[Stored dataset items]

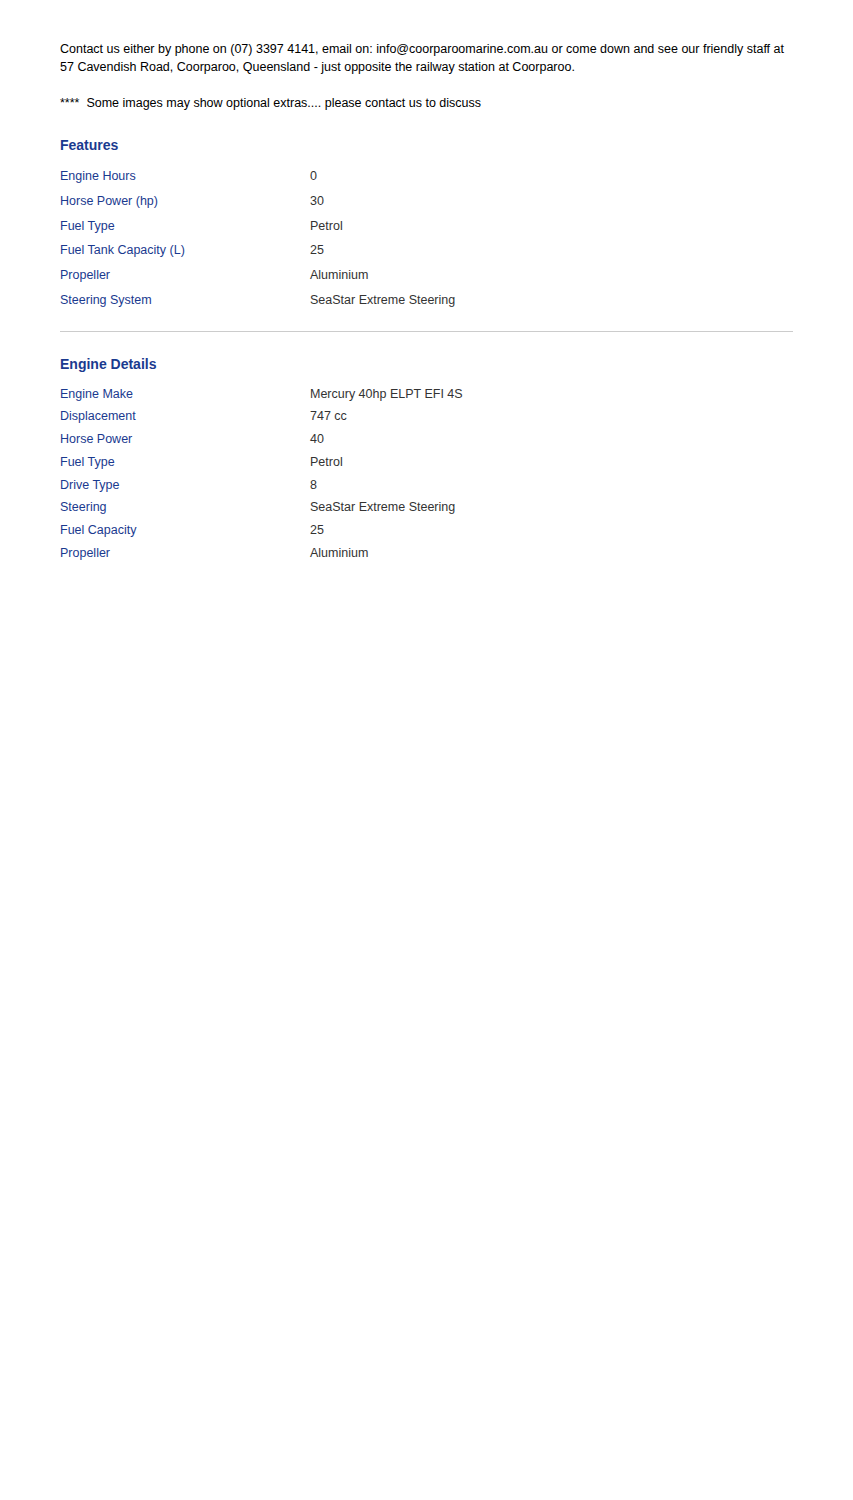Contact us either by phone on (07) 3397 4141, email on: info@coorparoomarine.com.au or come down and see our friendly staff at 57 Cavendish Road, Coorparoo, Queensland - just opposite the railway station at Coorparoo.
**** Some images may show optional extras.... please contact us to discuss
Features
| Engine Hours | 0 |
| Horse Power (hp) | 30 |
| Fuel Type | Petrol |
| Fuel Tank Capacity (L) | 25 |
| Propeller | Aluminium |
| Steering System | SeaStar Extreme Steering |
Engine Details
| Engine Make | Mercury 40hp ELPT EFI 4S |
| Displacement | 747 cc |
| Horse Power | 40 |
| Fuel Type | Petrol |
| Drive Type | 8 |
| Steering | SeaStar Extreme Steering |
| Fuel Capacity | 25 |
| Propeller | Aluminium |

* * *

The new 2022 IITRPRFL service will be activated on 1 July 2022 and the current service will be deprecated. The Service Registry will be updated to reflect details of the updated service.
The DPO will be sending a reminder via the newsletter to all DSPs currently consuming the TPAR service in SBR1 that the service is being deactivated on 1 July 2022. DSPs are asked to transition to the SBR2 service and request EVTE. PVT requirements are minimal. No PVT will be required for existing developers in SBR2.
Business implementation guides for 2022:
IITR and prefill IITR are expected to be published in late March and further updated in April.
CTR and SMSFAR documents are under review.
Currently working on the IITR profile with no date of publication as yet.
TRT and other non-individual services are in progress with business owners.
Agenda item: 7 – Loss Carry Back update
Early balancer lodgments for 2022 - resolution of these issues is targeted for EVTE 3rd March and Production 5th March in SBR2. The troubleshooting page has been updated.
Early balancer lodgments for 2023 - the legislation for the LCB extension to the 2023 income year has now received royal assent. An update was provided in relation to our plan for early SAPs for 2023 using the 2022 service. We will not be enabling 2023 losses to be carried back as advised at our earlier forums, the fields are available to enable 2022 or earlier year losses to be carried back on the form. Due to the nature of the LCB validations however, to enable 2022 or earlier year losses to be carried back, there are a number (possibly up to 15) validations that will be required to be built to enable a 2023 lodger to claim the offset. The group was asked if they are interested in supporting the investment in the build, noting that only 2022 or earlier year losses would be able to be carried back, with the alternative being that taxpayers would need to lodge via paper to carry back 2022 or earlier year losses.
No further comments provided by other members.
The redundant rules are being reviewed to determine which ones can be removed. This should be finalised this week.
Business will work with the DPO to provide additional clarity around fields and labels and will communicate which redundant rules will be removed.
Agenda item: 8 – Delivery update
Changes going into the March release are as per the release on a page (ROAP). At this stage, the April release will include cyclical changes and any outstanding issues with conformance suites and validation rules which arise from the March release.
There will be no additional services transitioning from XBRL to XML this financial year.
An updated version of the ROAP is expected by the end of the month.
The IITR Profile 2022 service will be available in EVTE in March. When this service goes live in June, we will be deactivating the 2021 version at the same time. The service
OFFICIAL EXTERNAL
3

» **TASK**
Which lines in the data hold the string "year"? Copy each of them.

» **ANSWER TO THE EXERCISE**
Early balancer lodgments for 2023 - the legislation for the LCB extension to the 2023 income year has now received royal assent. An update was provided in relation to our plan for early SAPs for 2023 using the 2022 service. We will not be enabling 2023 losses to be carried back as advised at our earlier forums, the fields are available to enable 2022 or earlier year losses to be carried back on the form. Due to the nature of the LCB validations however, to enable 2022 or earlier year losses to be carried back, there are a number (possibly up to 15) validations that will be required to be built to enable a 2023 lodger to claim the offset. The group was asked if they are interested in supporting the investment in the build, noting that only 2022 or earlier year losses would be able to be carried back, with the alternative being that taxpayers would need to lodge via paper to carry back 2022 or earlier year losses.
There will be no additional services transitioning from XBRL to XML this financial year.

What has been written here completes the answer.